The movement didn’t fit the Portland style necessarily, but the strength built up by those long, deep second positions came in useful. There was a lot of hip flexion and bad knee-to-foot tracking that was necessary to complete the movement. It was the sort of thing where a lot of the modern dance rules were broken, but you had to be a proficient modern dancer to complete the movement without injuring yourself.

As I mentioned, I was pretty sweaty, and, as usual, this presented its own problem. Floor work becomes more difficult when you’re slipping in a puddle of your own sweat. There was some really fun floorwork, for which I was very glad I brought kneepads, and a lot of the movement was risky. I liked it, but given the humidity and the heat, my enthusiasm sort of faded into an intense focus.

Dancing in the heat is always a challenge. I had gotten acclimated to the North Carolinian humidity that summer I spent at ADF, since there was no air conditioning in the Arc. That was the year I founded the famous #dancerswithoutairconditioners tag. Your body really starts to behave differently when you sweat out the majority of your internal moisture. I had to remind myself to take water breaks and not to run through the movement with all of my energy until it came time to video tape it.

Austin split us into groups of two and he video taped us so that the NYC people could take a look at us. I was nervous, but I was also so dehydrated that I was mostly just trying not to die.

After we had all gone through, doing the movement in pairs, we were given about fifteen minutes to come up with some choreography, which we then presented in small groups, which was again videotaped.

I tried to challenge myself to create material that I wasn’t overly comfortable with (I only fell down, like, once, for example) without trying anything too crazy. I felt good at this point, like I was able to pick up on the qualities demonstrated in the movement we’d been taught – risk, floorwork, interesting timing, using your gaze.

Since we also performed this in smaller groups, we were able to watch. I always enjoy watching people when they have to come up with come quick choreography, or else when it’s improvisational. Compared to the Royal Caribbean audition, it was night and day. Nobody was doing toe touches or the splits or any tricks. There were some bits of people’s work that I found drull or unoriginal, but overall, you could see that it was all genuine movement that they believed in. People did impressive things with their bodies, but it wasn’t in the blatant showing off sort of thing that the cruise liners want to see.

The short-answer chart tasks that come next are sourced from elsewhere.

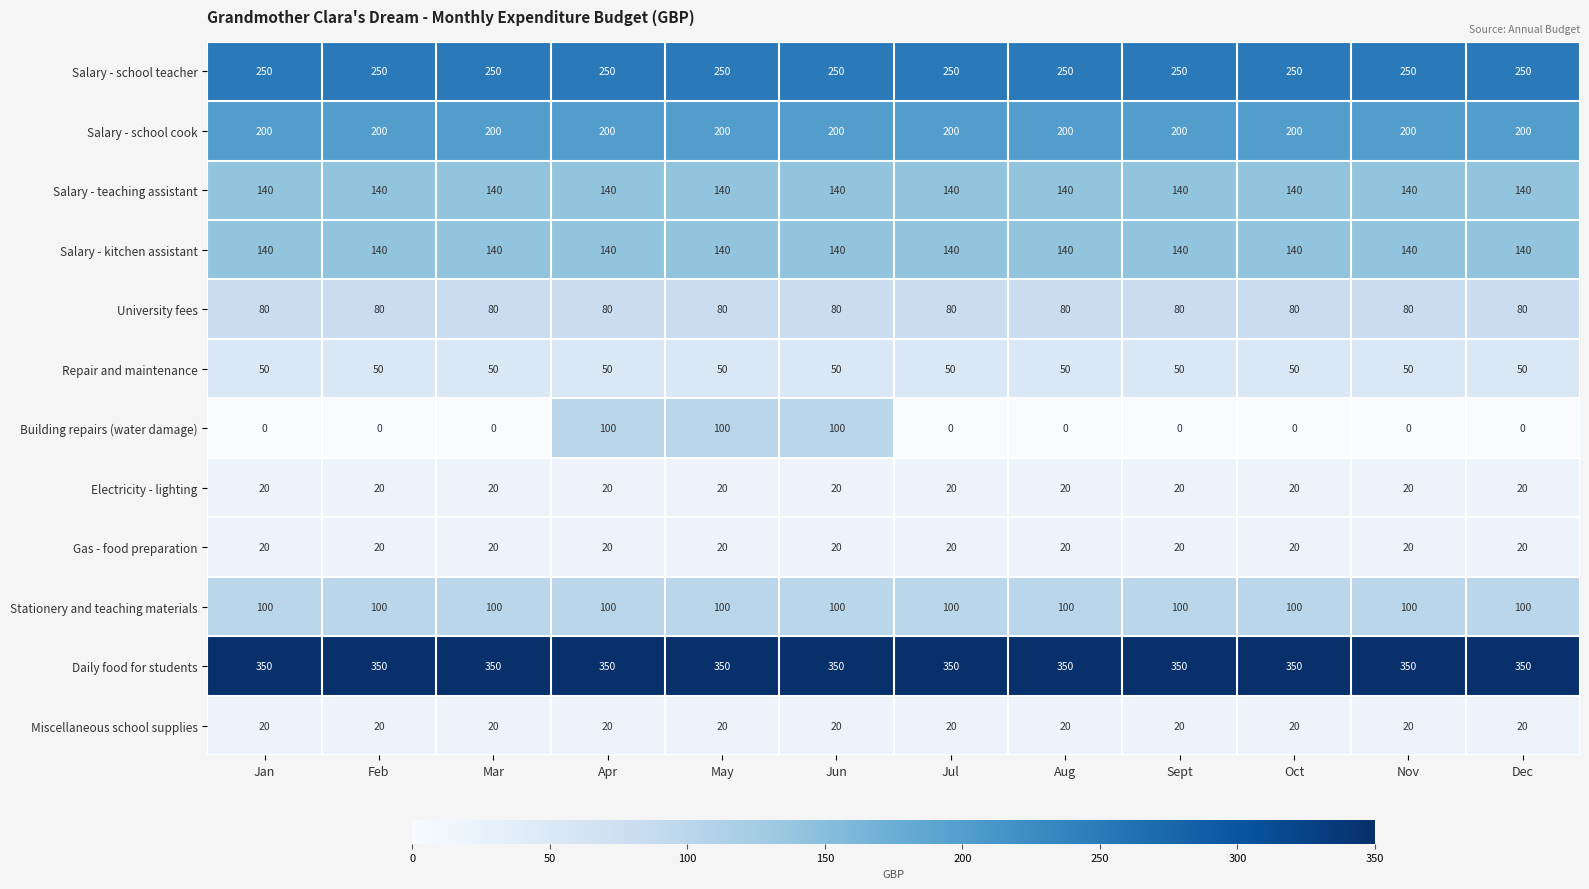

At how many categories does at least one series exceed 298?

12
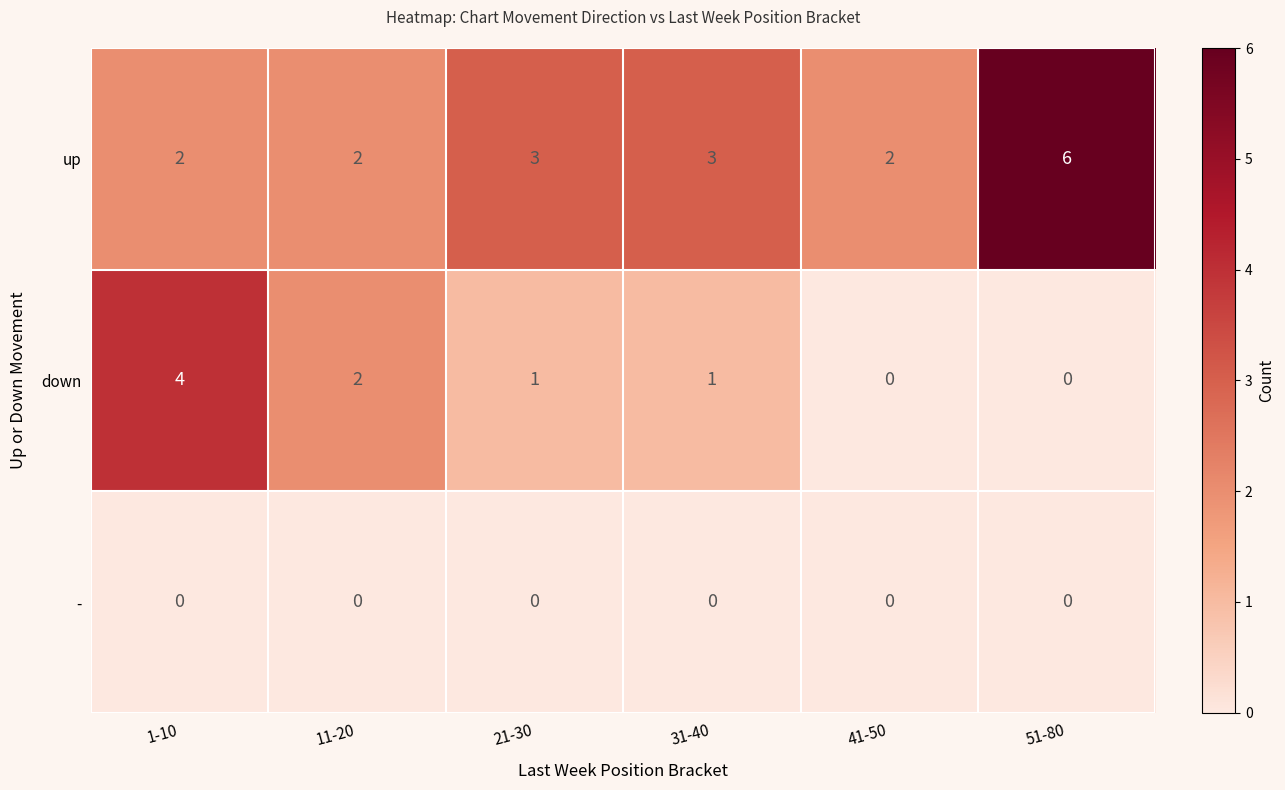

Where does the down series first go above 1?

1-10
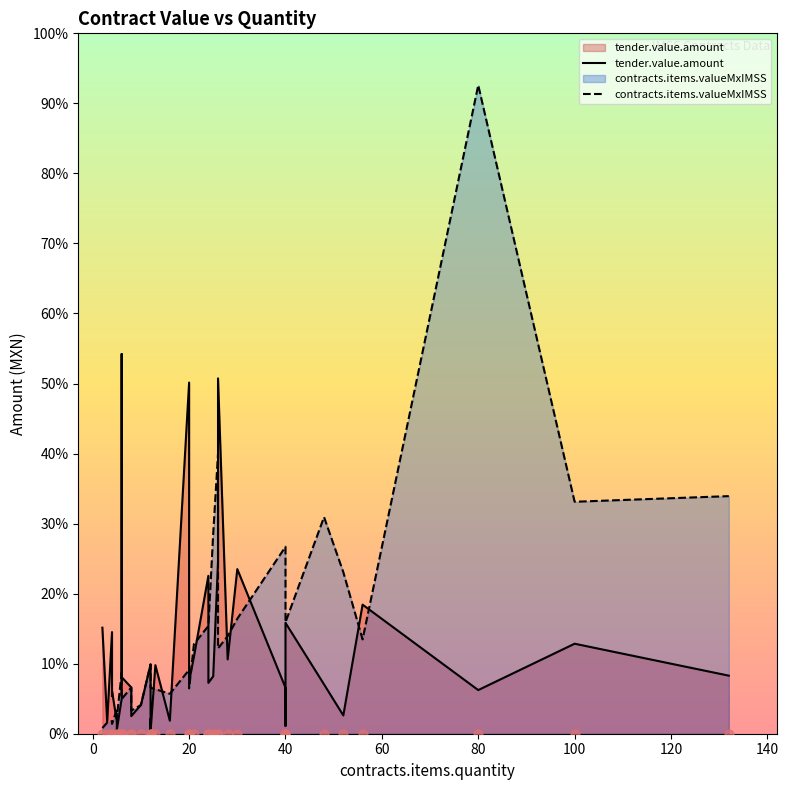

Is the value of tender.value.amount at 31 greater than the value of contracts.items.valueMxIMSS at 28?

No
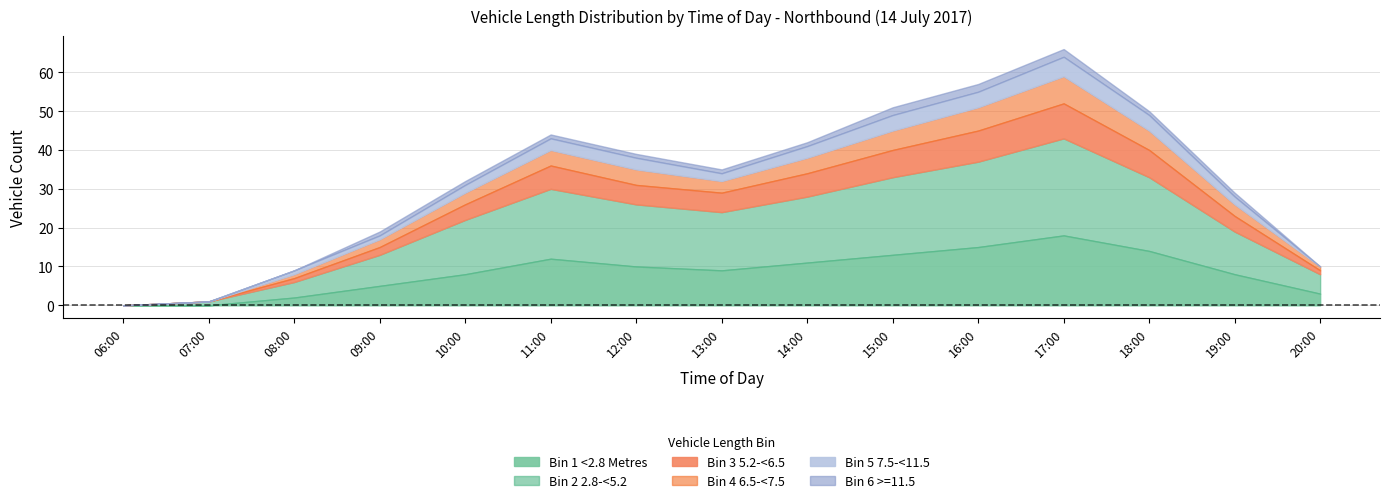

What is the spread (max minus min) of values at 10:00?

13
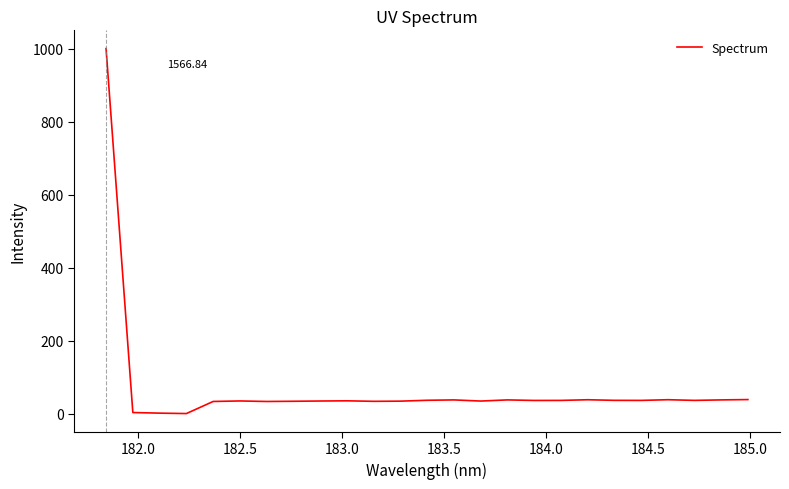

How many values are below 35?

12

I felt at home at this audition, and it was a positive experience. I wonder how different it would be to audition in NYC for Miller herself, as I’ve heard different reports as to her temperament. Regardless, it was an enjoyable class sort of audition, and it made me grateful for my training. It was another example as to why it’s important to be able to work with partners and improvise in an audition; it’s not just enough to look at movement and copy it.